Темис Ставридис заметила, что внучка разглядывает противоположный балкон. Бесконечный ряд черных футболок на бельевой веревке подтвердил ее собственные страхи.
– Как думаешь, они из «Золотой зари»?>[5] – спросила Попи с нотками беспокойства.
– Боюсь, что да, – печально ответила Темис. – Отец и все трое сыновей.
– «Золотая заря»? – переспросил Никос.
– Они фашисты, – сказала Попи. – Жестокие фашисты, противники иммигрантов.
Темис видела по телевизору, как за день до этого ультраправая партия устроила демонстрацию, что очень ее взволновало.
Несколько секунд все трое молча смотрели на площадь перед собой. Там всегда бурлила жизнь. Мальчишки пинали мяч, матери сидели неподалеку на скамейках, курили и болтали. Трое подростков заехали на тротуар на мопедах, припарковались и быстро зашли в соседнее кафе. Один мужчина остановил другого, очевидно, чтобы прикурить, но Попи и Никос заметили, как прохожий сунул в карман маленький пакетик.

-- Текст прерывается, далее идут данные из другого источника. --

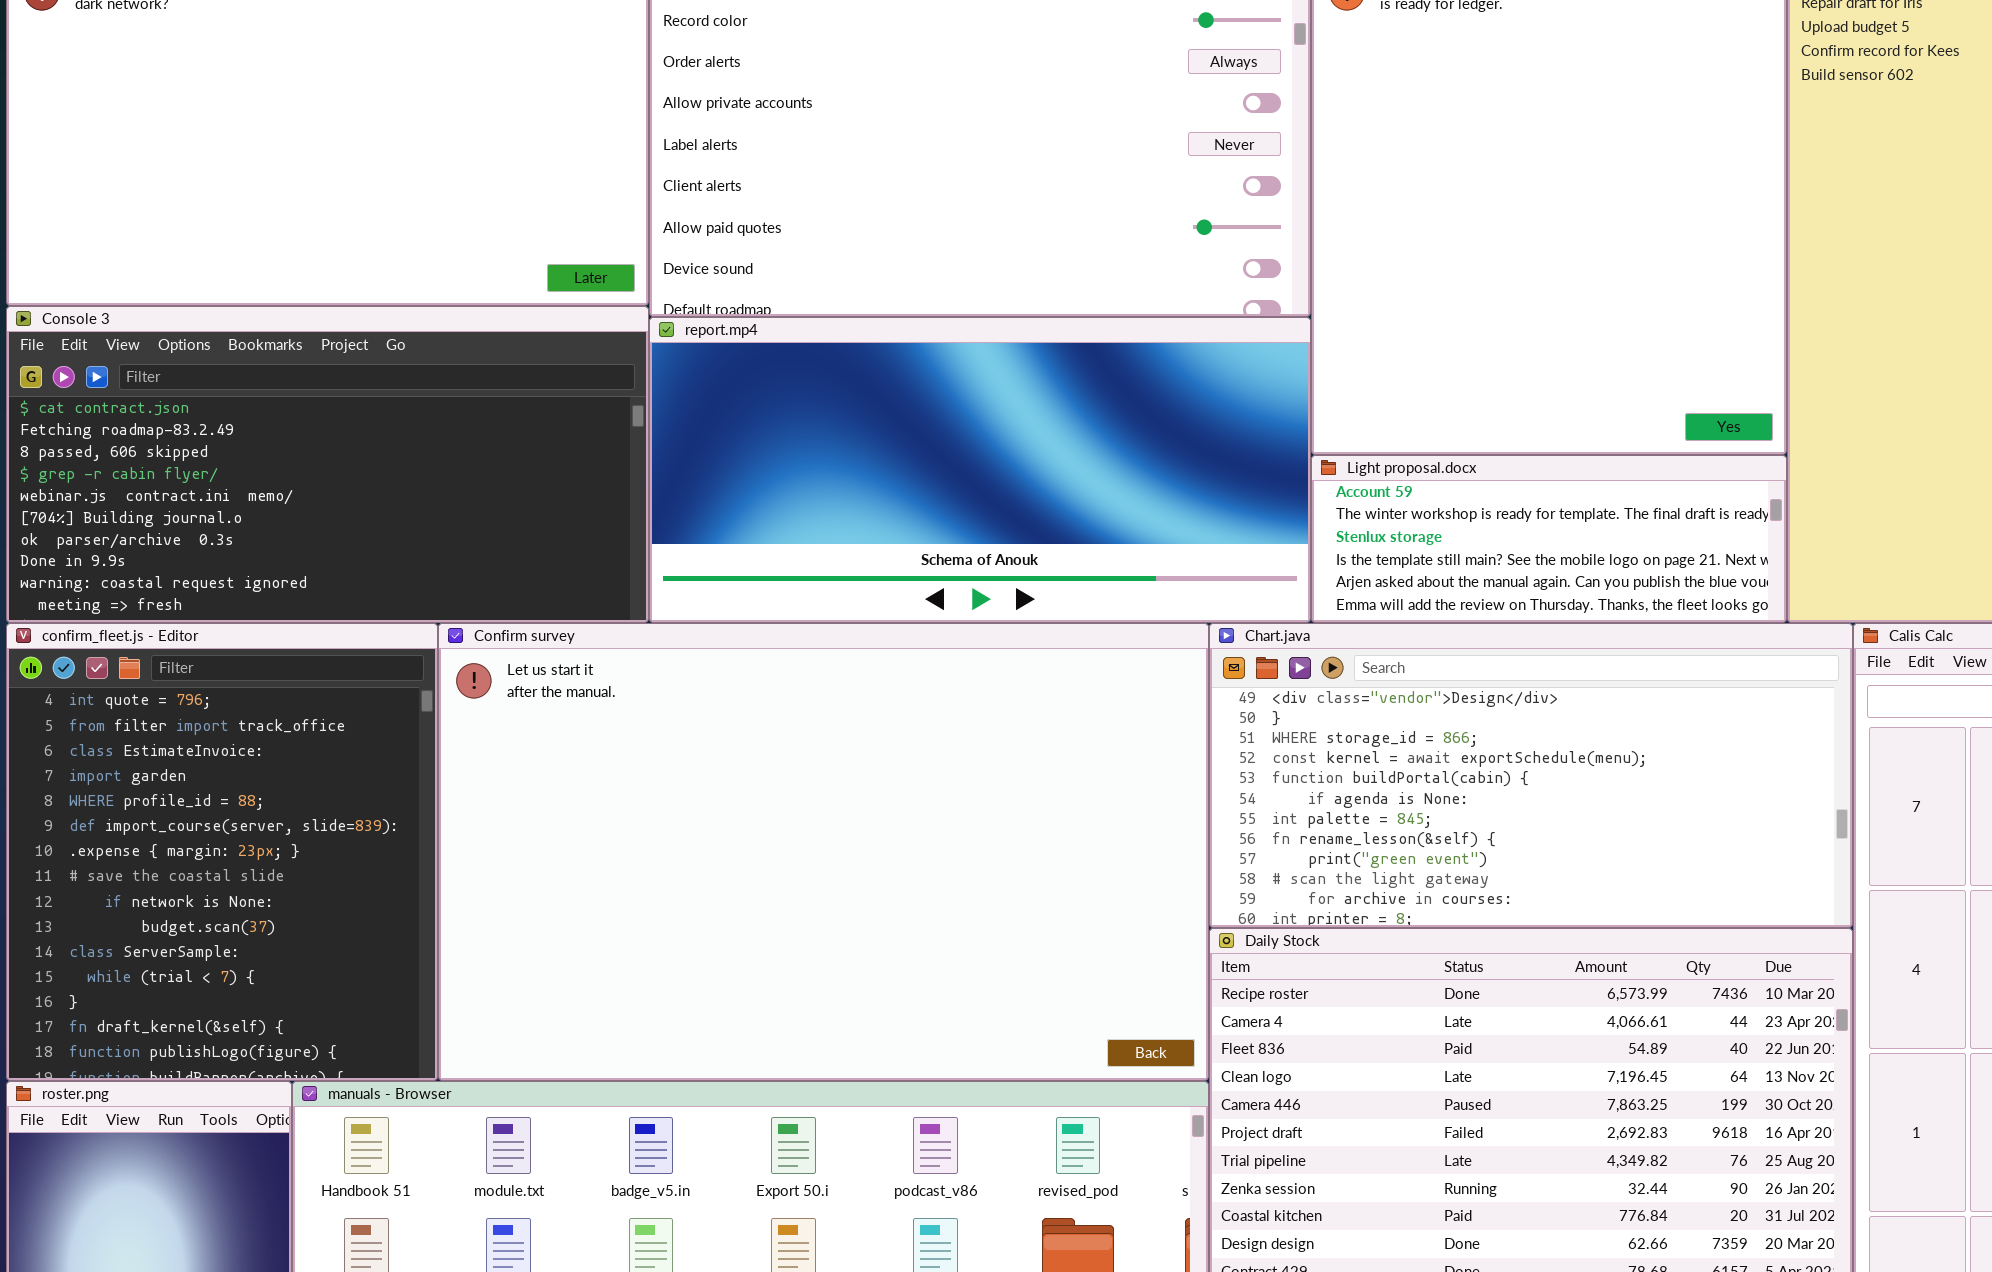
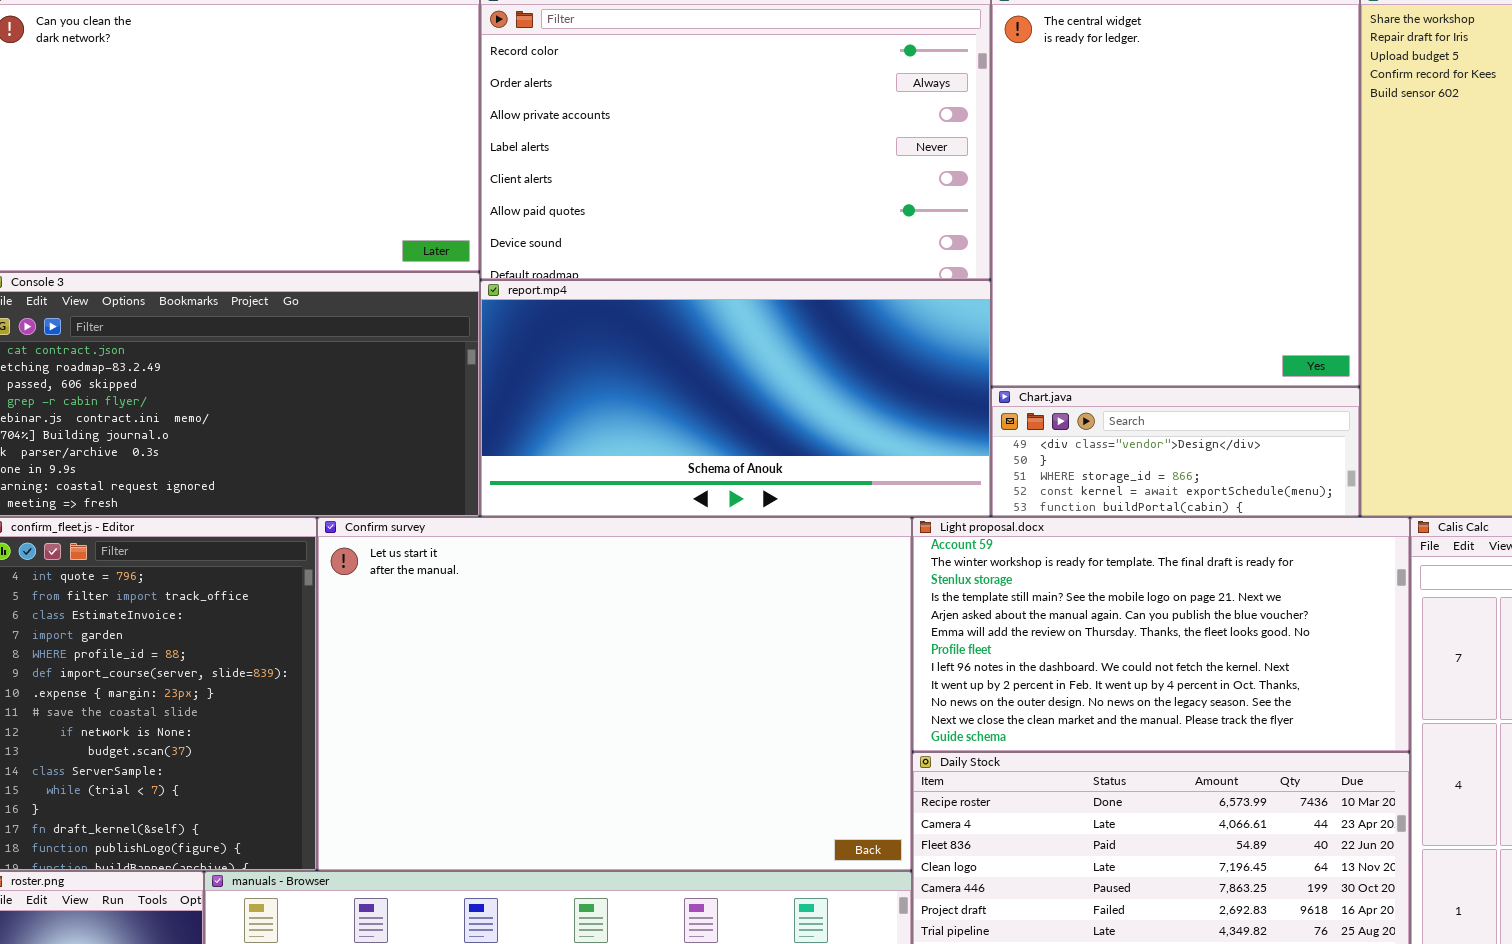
Light proposal.docx: [1311,455,1787,623] -> [912,517,1410,752], moved, resized
Chart.java: [1209,623,1853,928] -> [991,387,1360,517], moved, resized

Темис не могла долго сидеть без дела. Следовало полить многочисленные растения, подмести и помыть кафельный пол на балконе.
Пока бабушка суетилась, Попи предложила сварить кофе.
– Может, сделать и для паппуса? – тихо спросила девушка. – Для дедушки?
– Он больше не пьет кофе. Чашка просто стоит и остывает. Знаете, что он уже почти двадцать лет не ходил в кафенион? Последний раз был сразу после моего дня рождения, я потому и запомнила. Он вернулся из кофейни тогда в странном настроении, и я поняла, что он больше туда не пойдет. Наверное, тогда он выпил свою последнюю чашку кофе.
Никос посмотрел на деда с грустью. Даже он понимал, как плохо дело, если грек не идет в кафенион.
– Он живет в собственном мире, – добавила Темис.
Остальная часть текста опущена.